Chinese spies were accused of breaching an undisclosed network, which contained sensitive information about surveillance purposes for wiretaps and other communications, such as the retrieval of a written record. According to lawmakers, the breach may have met the threshold of causing “apparent harm” to US national security.

Hasbro’s hack led to weeks of rest

Toymaker giant Hasbro is the latest example of what happens when a large company is hit by a security incident and is unprepared. Weeks after finding hackers in its systems in late March, the 103-year-old company remained offline, its website unavailable, and unable to serve its customers.

The company, which owns big names like Transformers, Peppa Pig, and Dungeons & Dragons, has not said anything about the incident itself, what data was taken (if any), and whether it paid the hackers. But this disruption alone could affect the company’s finances, which forced it to be delayed, as the company insisted on handling the incident.

Hasbro said in mid-May that the hackers were no longer in its systems and that its recovery was ongoing. But the financial costs of the breach and the resulting disruption to its business are likely to materialize in the coming months, and are expected to be substantial.

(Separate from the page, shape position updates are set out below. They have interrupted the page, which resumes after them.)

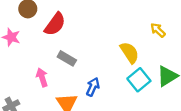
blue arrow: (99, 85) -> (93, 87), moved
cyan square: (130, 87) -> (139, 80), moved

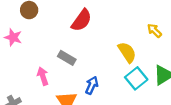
red semicircle: (55, 24) -> (82, 20), moved

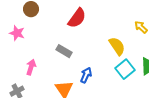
pink arrow: (43, 76) -> (31, 67), moved, turned 35

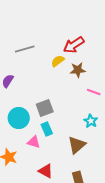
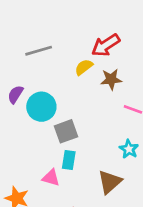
cyan circle: (19, 118) -> (41, 107), moved
cyan rectangle: (47, 129) -> (69, 160), turned 32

Millions of passports and driver’s licenses have been exposed in bulk

In the past few months alone, there has been a dramatic increase in big data disclosures involving government-issued sensitive personal identities, including passport scans and driver’s licenses left exposed on the web. From a hotel check-in system and a money transfer app to a prison payphone provider and a UK visa service, these services have exposed more than two million people’s documents that could easily be misused. Many are caused by security flaws that could have been easily avoided with basic internet security practices.

This massive data spill comes at a time when closed public apps and websites are increasingly relying on “know your customer” checks to force users to verify their identity before being allowed in, and governments are pushing age-verification laws that require similar identity checks for adults to access large areas of the internet.

The idea is that if the spill is large, these identity verification systems are ineffective, as they can easily be misused with a stolen or leaked passport or driver’s license. The further release of these identity collection systems will lead to more data breaches and security breaches.